À un peu plus de deux mois de l’élection présidentielle prévue le 28 décembre 2025, un débat juridique majeur anime la scène politique guinéenne : un ancien condamné, même gracié, peut-il légalement se présenter à la magistrature suprême ?
La question prend une résonance particulière avec le cas de Moussa Dadis Camara, ancien chef de la junte, récemment gracié par décret présidentiel après sa condamnation pour crimes contre l’humanité dans l’affaire du massacre du 28 septembre 2009.
Interrogé par Guinée360, le juriste Kalil Camara rappelle que la loi guinéenne ne laisse guère de place à l’ambiguïté. «Une personne condamnée à une peine criminelle est de facto frappée de dégradation civique », a-t-il précisé.
Selon lui, cette peine accessoire entraîne automatiquement la privation des droits civiques, notamment le droit de vote et d’éligibilité. Autrement dit, une personne condamnée à une peine criminelle ne peut ni voter ni se présenter à une élection, tant que cette dégradation n’est pas levée.
La législation guinéenne prévoit toutefois trois mécanismes pour recouvrer ces droits. L’article 52 du Code pénal stipule en effet que : « La dégradation civique s’applique tant que les faits n’ont pas été amnistiés, le condamné réhabilité ou la peine accessoire expressément remise par voie de grâce. »

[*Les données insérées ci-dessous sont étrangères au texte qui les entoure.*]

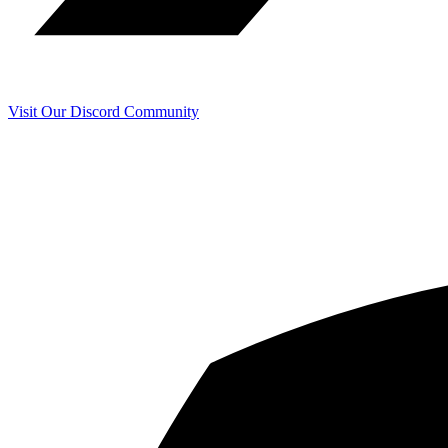
Visit Our Discord Community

En clair, explique Kalil Camara, « seule une amnistie, une réhabilitation judiciaire ou une grâce spéciale qui mentionne expressément la levée de la dégradation civique peut rétablir le condamné dans ses droits politiques. »
Dans le cas précis de Moussa Dadis Camara, la grâce présidentielle a mis fin à l’exécution de sa peine, mais ne signifie pas pour autant, d’un point de vue juridique, qu’il a retrouvé ses droits civiques. « La grâce n’efface pas la condamnation. Elle ne supprime pas non plus automatiquement la dégradation civique », a-t-il ajouté.
Tout dépend donc du contenu du décret présidentiel de grâce. « Si le décret ne mentionne pas expressément la levée de la peine de dégradation civique, le condamné reste frappé d’inéligibilité, malgré la grâce», explique-t-il.
La question centrale est désormais de savoir si le décret ayant gracié Dadis Camara comporte une clause expresse levant la dégradation civique.
Si tel n’est pas le cas, sa candidature pourrait être juridiquement irrecevable, malgré le fort capital politique dont il bénéficie auprès d’une partie de l’opinion. Pour Kalil, « la jurisprudence guinéenne reste encore rare sur ce type de situation, mais le droit positif est sans ambiguïté : sans mention explicite dans le décret, la grâce ne suffit pas à rendre le condamné éligible. »
À l’approche de l’échéance du 28 décembre, ce débat dépasse le seul cas Dadis. Il soulève une question plus large : celle de la solidité de l’État de droit en Guinée à l’orée d’un scrutin décisif. « Le respect strict des dispositions du Code pénal est essentiel pour garantir la crédibilité du processus électoral », conclut le juriste.
À quelques semaines de la clôture du dépôt des candidatures, la Direction générale des élections (DGE) et la Cour constitutionnelle pourraient être amenées à trancher sur cette question hautement sensible.